Top of DOCUMENT EXTRACT

Let’s start this week’s commentary with a simple statement: the stock market is a sideshow. If you want to try and understand what market trends are reflecting about the larger economic and geopolitical story, then you want to be paying attention to what is happening with commodities prices and bond yields. The S&P 500 and even more so the tech-heavy Nasdaq are in their own little sandbox where pockets of insanity pop in and out of existence against a canvas backdrop of passive fund flows and mindless algorithmic price triggers. Bond yields, on the other hand, tell us a great deal about real economic matters like inflationary expectations. So do commodity prices, and that will be our focus this week.
The Economy’s Raw Inputs
Commodities come in a variety of flavors, but many of them share a common function: they are the raw materials that make up the initial stages of economic production processes, including manufactured goods, food products and the like. Here is a chart showing recent price trends in four such raw inputs: copper, crude oil, corn and nickel.
Not shown in the chart above are precious metals commodities like gold and silver, because they are traditionally less correlated with economic growth cycles and (particularly in the case of gold and platinum) seen more as a defensive hedge for portfolio protection against risk assets (their effectiveness in that role has been rather spotty in the past, which is why we typically do not see them as necessary strategic asset classes for our allocation models).

Bottom of DOCUMENT EXTRACT
Top of DATA UNDER STUDY

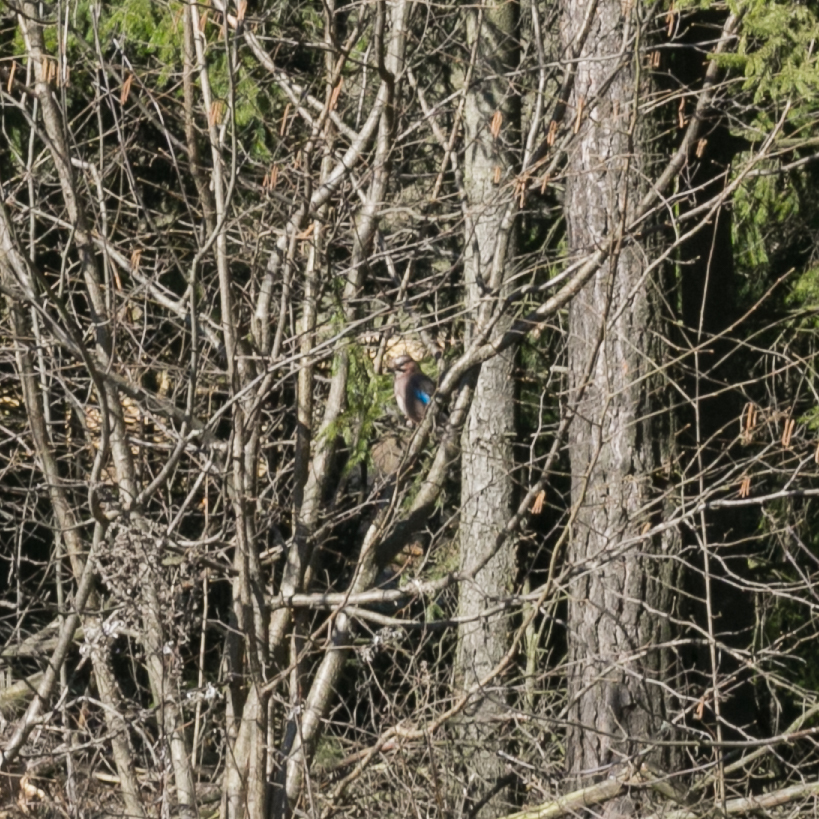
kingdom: Animalia
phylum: Chordata
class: Aves
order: Passeriformes
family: Corvidae
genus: Garrulus
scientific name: Garrulus glandarius
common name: Eurasian jay
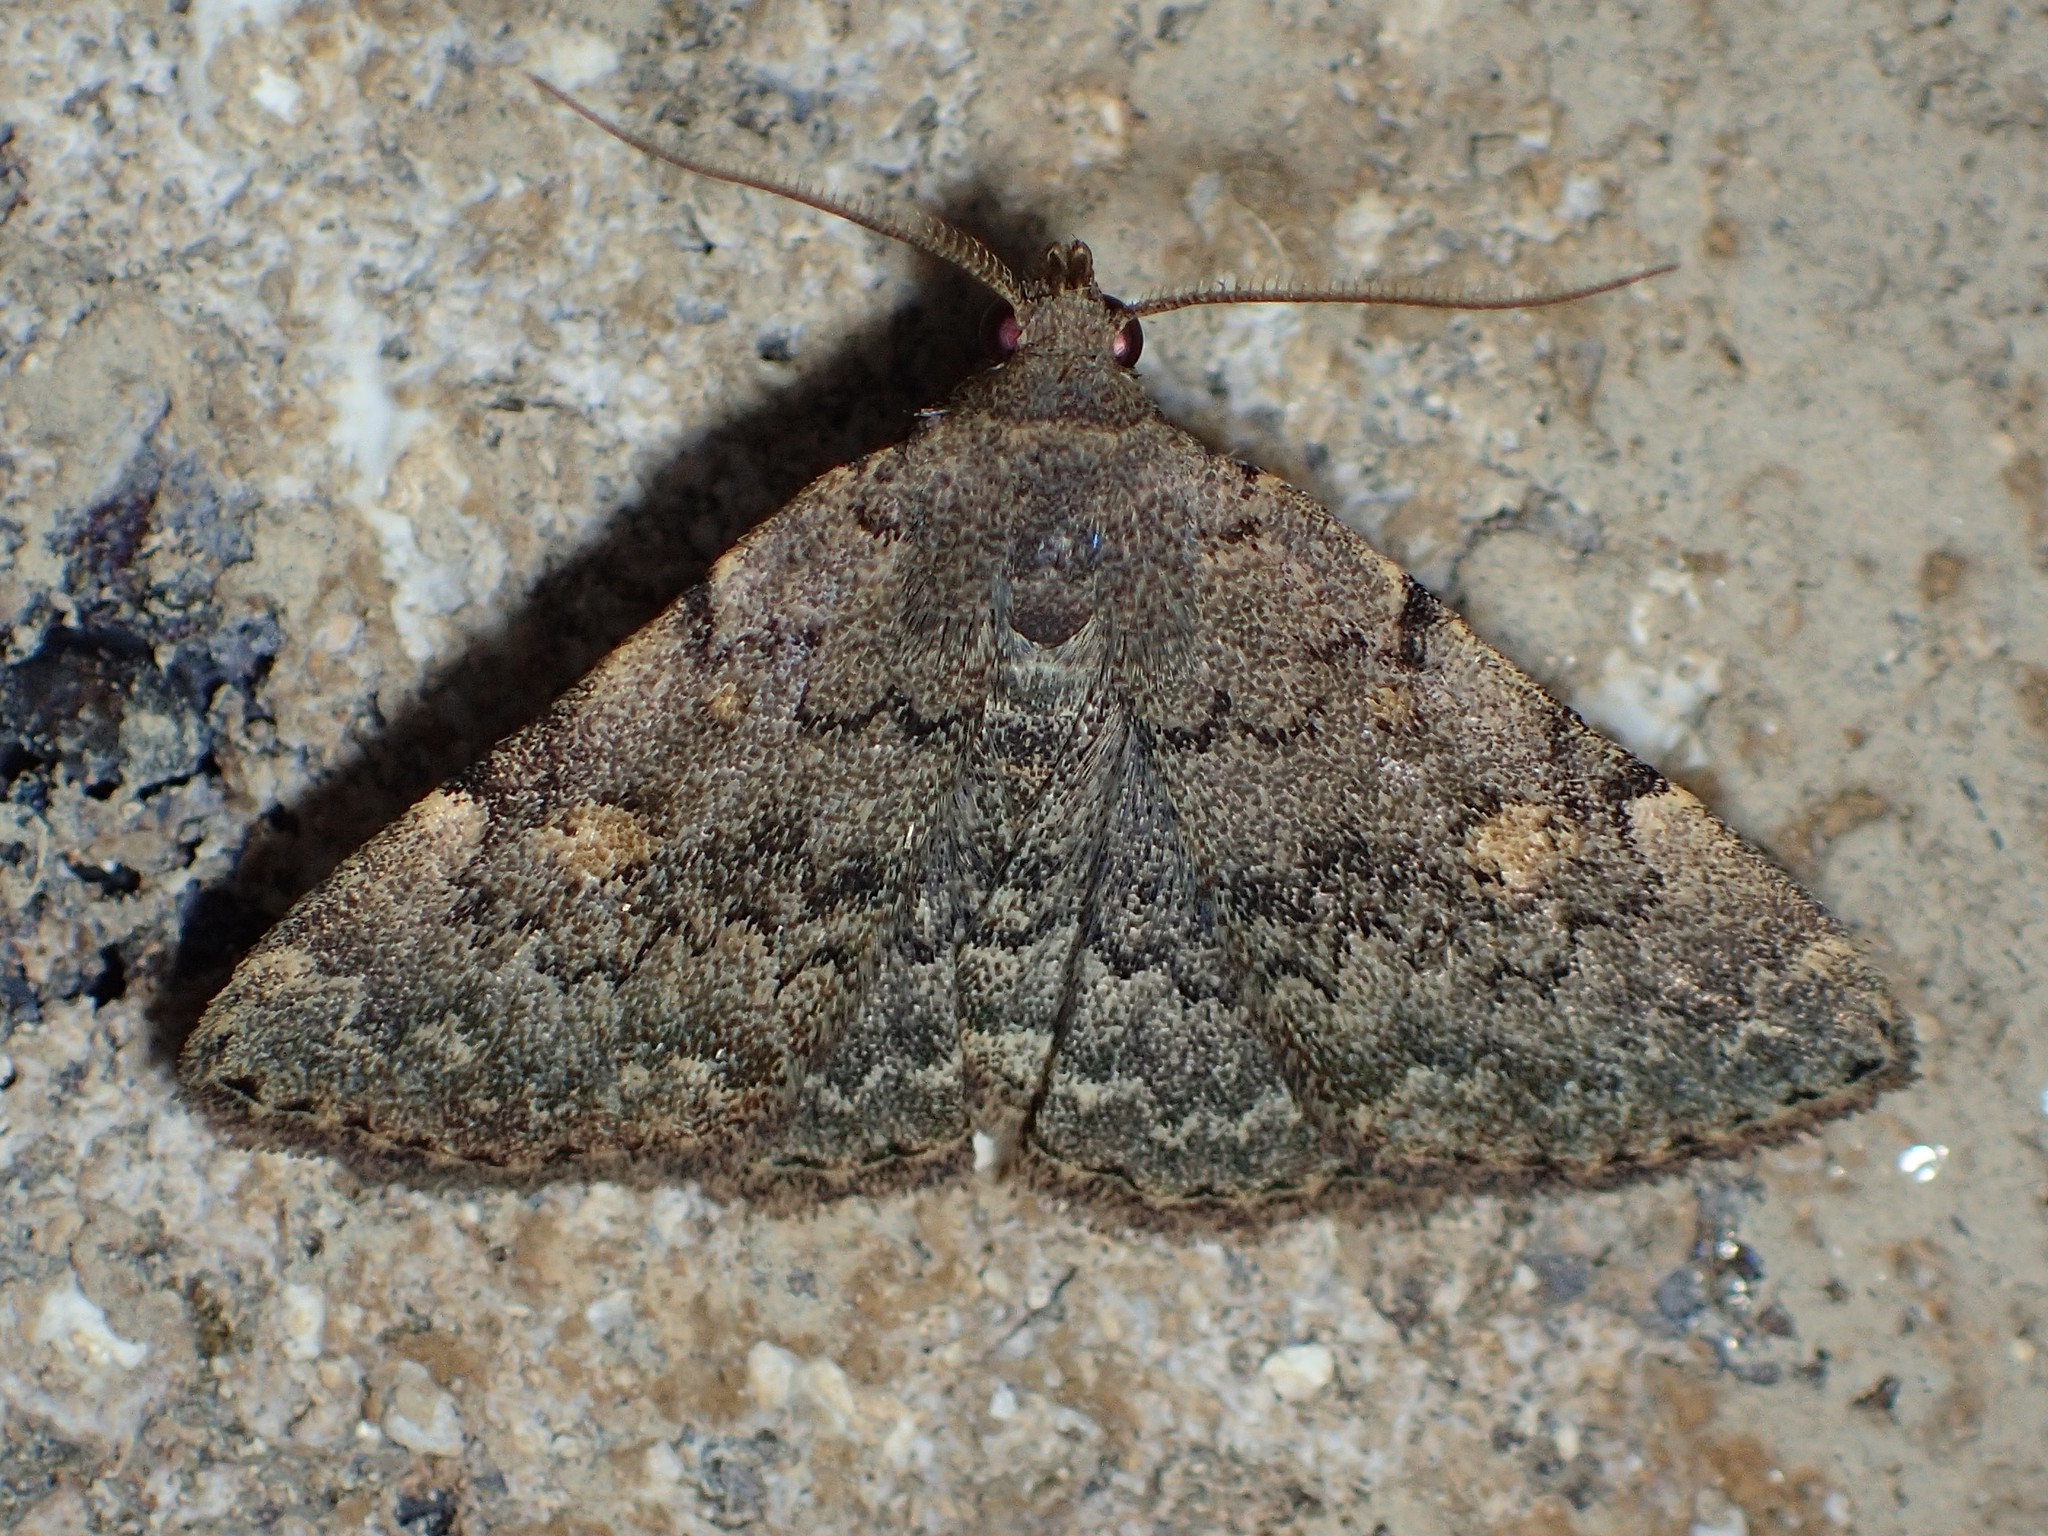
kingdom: Animalia
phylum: Arthropoda
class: Insecta
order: Lepidoptera
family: Erebidae
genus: Idia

Bottom of DATA UNDER STUDY

◆ PROBLEM STATEMENT ◆
Quote the commodities commentary word for word, starting with "Not shown in" and going on through "our allocation models).". This material was taken from a separate source.

◆ EXPECTED ANSWER ◆
Not shown in the chart above are precious metals commodities like gold and silver, because they are traditionally less correlated with economic growth cycles and (particularly in the case of gold and platinum) seen more as a defensive hedge for portfolio protection against risk assets (their effectiveness in that role has been rather spotty in the past, which is why we typically do not see them as necessary strategic asset classes for our allocation models).